The *BIG* problem IMHO is the business model.  How does a vendor get a 
return on investing a man year or more of effort in significantly improving 
SystemC performance?  If they open source the results they have to identify 
and develop a complementary product reliant on the enhanced code to make 
sense of the investment.  Alternatively they have to figure a way to 
license their version of the Open Source code, which would be a legal and 
technical minefield given the models are built using standard C++ 
compilers.  The closest comparison I can think of is Forte (previously 
CynApps) with ESC.  Does anyone know their progress?
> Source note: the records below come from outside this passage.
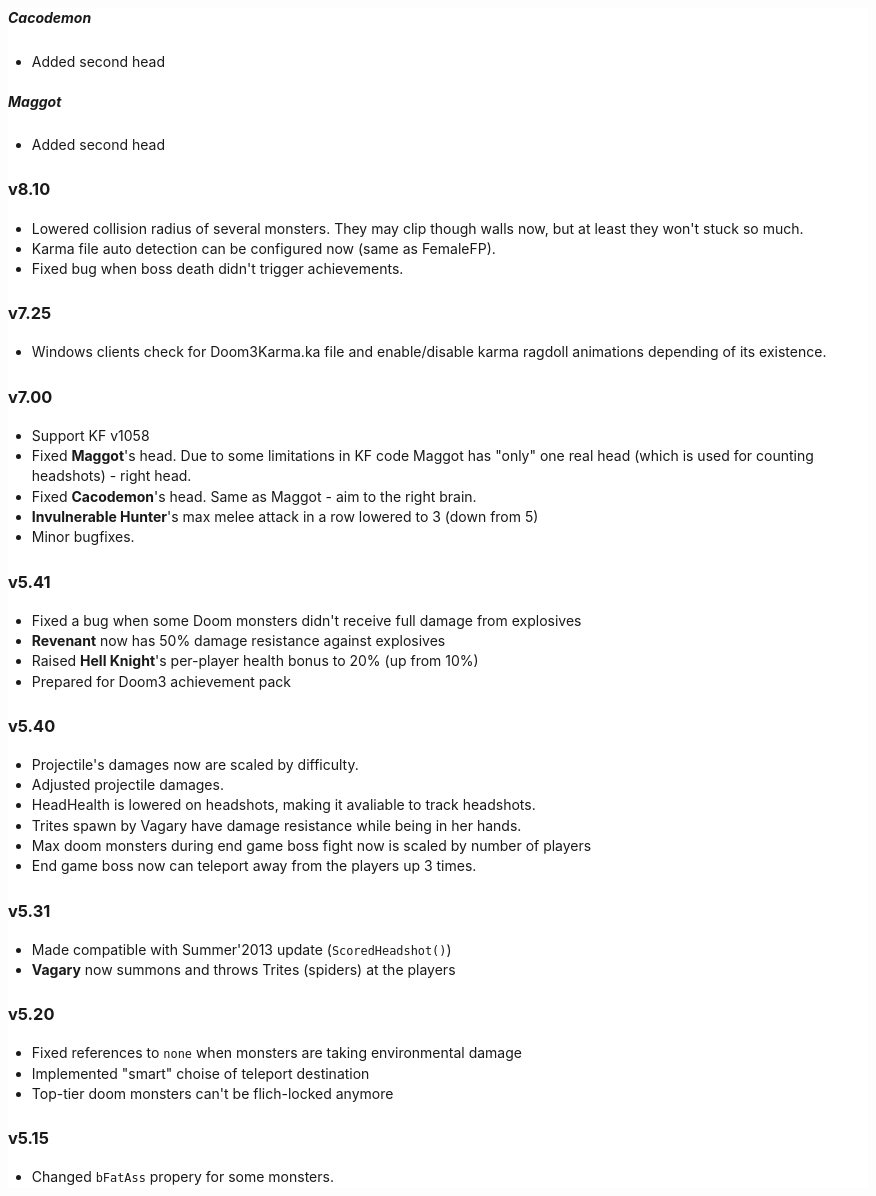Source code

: ##### Cacodemon
- Added second head

##### Maggot
- Added second head

### v8.10
- Lowered collision radius of several monsters. They may clip though walls now,
  but at least they won't stuck so much.
- Karma file auto detection can be configured now (same as FemaleFP).
- Fixed bug when boss death didn't trigger achievements.

### v7.25
- Windows clients check for Doom3Karma.ka file and enable/disable karma ragdoll
  animations depending of its existence.

### v7.00
- Support KF v1058
- Fixed **Maggot**'s head. Due to some limitations in KF code Maggot has "only" one
  real head (which is used for counting headshots) - right head.
- Fixed **Cacodemon**'s head. Same as Maggot - aim to the right brain.
- **Invulnerable Hunter**'s max melee attack in a row lowered to 3 (down from 5)
- Minor bugfixes.

### v5.41
- Fixed a bug when some Doom monsters didn't receive full damage from explosives
- **Revenant** now has 50% damage resistance against explosives
- Raised **Hell Knight**'s per-player health bonus to 20% (up from 10%)
- Prepared for Doom3 achievement pack

### v5.40
- Projectile's damages now are scaled by difficulty.
- Adjusted projectile damages.
- HeadHealth is lowered on headshots, making it avaliable to track headshots.
- Trites spawn by Vagary have damage resistance while being in her hands.
- Max doom monsters during end game boss fight now is scaled by number of players
- End game boss now can teleport away from the players up 3 times.


### v5.31
- Made compatible with Summer'2013 update (`ScoredHeadshot()`)
- **Vagary** now summons and throws Trites (spiders) at the players


### v5.20
- Fixed references to `none` when monsters are taking environmental damage
- Implemented "smart" choise of teleport destination
- Top-tier doom monsters can't be flich-locked anymore

### v5.15
- Changed `bFatAss` propery for some monsters.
I understand the theory of Open Source (enhancements for and by the user 
community etc.) and I've wondered if one of the big users might make these 
enhancements for their own use, and release the results back to the 
community for maintenance but, since the SystemC discussion group contains 
comments like "I'm not allowed to share how we did that" I fear commercial 
secrecy is inhibiting a true exchange, in many cases to their ultimate 
disadvantage.  Because there's no such thing as a free lunch, one side 
effect of Open Source is users are growing internal tools teams, with the 
obvious risk of duplicating each other.

Why did Synopsys introduce SystemC?  One possibility is C/C++ simulation 
was going to happen anyway and they wanted to keep users buying Design 
Compiler and related products, the bigger risk being rapid adoption of 
CynApps or C-Level synthesis, though I don't imagine the Open Source 
decision was cheered by the Cadence, Verisity or even the Synopsys Vera 
marketing organizations!

Possibly by design, innovation in simulation performance is now being 
stifled, for example, how can the next Chronologic grow up to challenge 
Verilog-XL in this climate?  And how many synthesis and other back-end tool 
users realize they are cross subsidizing front end tools?  And how much of 
an incentive do Synopsys have to invest in significantly improving SystemC 
performance?

In summary, it's technically possible to take big strides in SystemC 
performance, but the distortion of the marketplace is restricting this 
essential effort.

    - Bernard Deadman
      SDV, Inc.                                  Austin, TX

P.S. Please warn your readers to beware of the Synopsys "SystemC Design
     & Verification Seminar" -- it's a boring 2 hour GUI demonstration
     that teaches you *NOTHING* about using SystemC for verification.